Task:
From the listing below, extract the lines starting at the one that contains "Bücher & Geschenke" and ending at the one that contains "Zusatzstoffe je k", and copy them verbatim.

Records for processing:
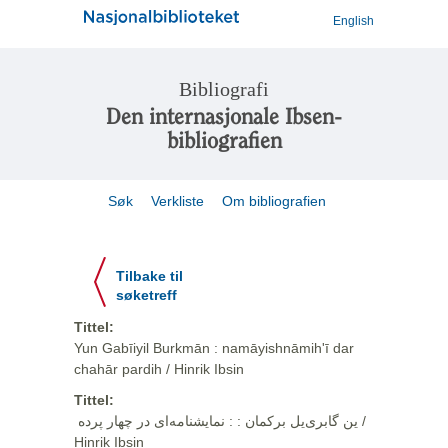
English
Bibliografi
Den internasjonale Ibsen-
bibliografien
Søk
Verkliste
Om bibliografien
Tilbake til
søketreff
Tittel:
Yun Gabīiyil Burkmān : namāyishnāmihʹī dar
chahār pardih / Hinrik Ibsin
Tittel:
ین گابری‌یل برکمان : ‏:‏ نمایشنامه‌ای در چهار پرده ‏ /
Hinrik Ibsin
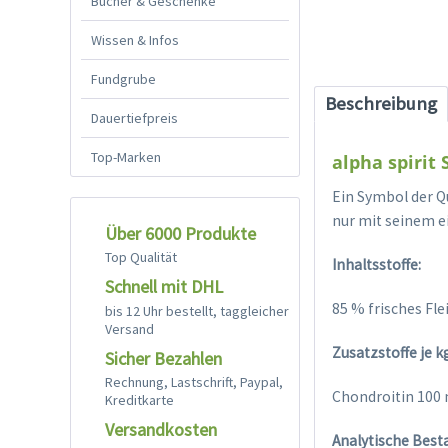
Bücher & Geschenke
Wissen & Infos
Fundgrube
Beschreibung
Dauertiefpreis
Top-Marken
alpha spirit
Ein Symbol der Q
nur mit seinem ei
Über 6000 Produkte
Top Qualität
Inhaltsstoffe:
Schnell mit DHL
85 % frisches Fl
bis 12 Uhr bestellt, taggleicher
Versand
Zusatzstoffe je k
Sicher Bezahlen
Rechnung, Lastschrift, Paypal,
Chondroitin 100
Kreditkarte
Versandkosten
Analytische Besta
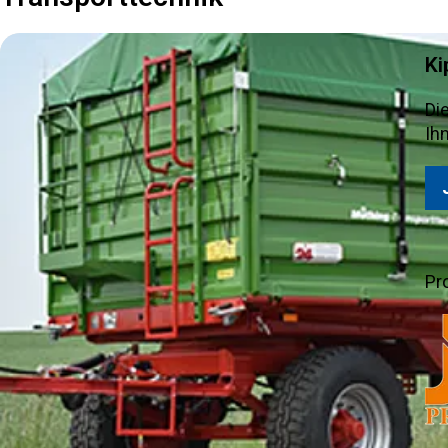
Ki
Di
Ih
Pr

...

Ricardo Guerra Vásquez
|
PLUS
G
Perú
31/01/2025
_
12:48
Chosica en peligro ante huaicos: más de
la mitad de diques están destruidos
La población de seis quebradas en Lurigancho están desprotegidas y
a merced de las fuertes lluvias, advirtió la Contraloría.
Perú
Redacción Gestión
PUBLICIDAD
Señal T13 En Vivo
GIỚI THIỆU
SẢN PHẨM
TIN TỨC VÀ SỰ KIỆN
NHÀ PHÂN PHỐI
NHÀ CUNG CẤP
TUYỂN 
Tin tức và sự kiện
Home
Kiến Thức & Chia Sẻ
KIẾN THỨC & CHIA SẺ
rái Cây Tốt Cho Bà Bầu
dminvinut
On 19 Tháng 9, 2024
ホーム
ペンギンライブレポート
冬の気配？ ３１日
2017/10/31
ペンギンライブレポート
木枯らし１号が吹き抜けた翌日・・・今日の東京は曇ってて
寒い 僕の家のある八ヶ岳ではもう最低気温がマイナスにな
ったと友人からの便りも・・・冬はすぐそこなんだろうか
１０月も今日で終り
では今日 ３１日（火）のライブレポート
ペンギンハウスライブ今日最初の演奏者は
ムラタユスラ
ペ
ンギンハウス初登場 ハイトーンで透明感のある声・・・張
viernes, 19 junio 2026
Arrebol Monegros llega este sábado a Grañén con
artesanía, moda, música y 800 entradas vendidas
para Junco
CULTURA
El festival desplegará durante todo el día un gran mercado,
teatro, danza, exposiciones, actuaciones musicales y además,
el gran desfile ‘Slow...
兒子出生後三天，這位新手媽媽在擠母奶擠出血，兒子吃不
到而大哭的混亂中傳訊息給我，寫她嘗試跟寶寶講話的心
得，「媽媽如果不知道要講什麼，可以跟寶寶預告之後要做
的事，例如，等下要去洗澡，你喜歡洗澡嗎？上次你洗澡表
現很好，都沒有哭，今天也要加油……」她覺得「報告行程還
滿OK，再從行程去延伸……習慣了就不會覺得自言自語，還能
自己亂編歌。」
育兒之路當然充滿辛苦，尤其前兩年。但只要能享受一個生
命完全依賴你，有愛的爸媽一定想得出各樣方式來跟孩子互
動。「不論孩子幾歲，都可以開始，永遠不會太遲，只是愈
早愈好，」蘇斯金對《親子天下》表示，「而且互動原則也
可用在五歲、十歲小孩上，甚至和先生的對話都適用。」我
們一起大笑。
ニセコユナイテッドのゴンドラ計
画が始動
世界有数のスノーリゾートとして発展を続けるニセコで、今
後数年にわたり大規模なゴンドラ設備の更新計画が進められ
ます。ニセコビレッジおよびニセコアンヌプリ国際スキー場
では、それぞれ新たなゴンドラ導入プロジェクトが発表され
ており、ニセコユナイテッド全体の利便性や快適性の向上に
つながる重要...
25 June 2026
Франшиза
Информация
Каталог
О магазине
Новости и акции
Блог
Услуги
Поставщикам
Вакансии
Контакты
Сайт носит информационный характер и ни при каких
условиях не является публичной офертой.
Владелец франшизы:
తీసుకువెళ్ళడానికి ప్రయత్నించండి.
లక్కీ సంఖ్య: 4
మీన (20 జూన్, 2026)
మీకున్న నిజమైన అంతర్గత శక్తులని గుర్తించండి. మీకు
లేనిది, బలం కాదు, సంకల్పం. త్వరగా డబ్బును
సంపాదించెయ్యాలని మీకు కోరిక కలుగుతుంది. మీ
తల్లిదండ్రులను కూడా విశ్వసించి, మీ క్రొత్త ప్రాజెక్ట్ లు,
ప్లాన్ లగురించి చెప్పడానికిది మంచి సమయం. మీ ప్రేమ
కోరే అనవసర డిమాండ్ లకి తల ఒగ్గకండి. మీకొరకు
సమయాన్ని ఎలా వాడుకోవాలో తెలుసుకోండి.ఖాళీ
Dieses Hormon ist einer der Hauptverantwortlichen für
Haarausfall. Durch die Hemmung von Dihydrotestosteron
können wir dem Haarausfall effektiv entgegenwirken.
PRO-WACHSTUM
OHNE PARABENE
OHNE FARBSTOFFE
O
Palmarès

Answer to this task:
Bücher & Geschenke
Wissen & Infos
Fundgrube
Beschreibung
Dauertiefpreis
Top-Marken
alpha spirit
Ein Symbol der Q
nur mit seinem ei
Über 6000 Produkte
Top Qualität
Inhaltsstoffe:
Schnell mit DHL
85 % frisches Fl
bis 12 Uhr bestellt, taggleicher
Versand
Zusatzstoffe je k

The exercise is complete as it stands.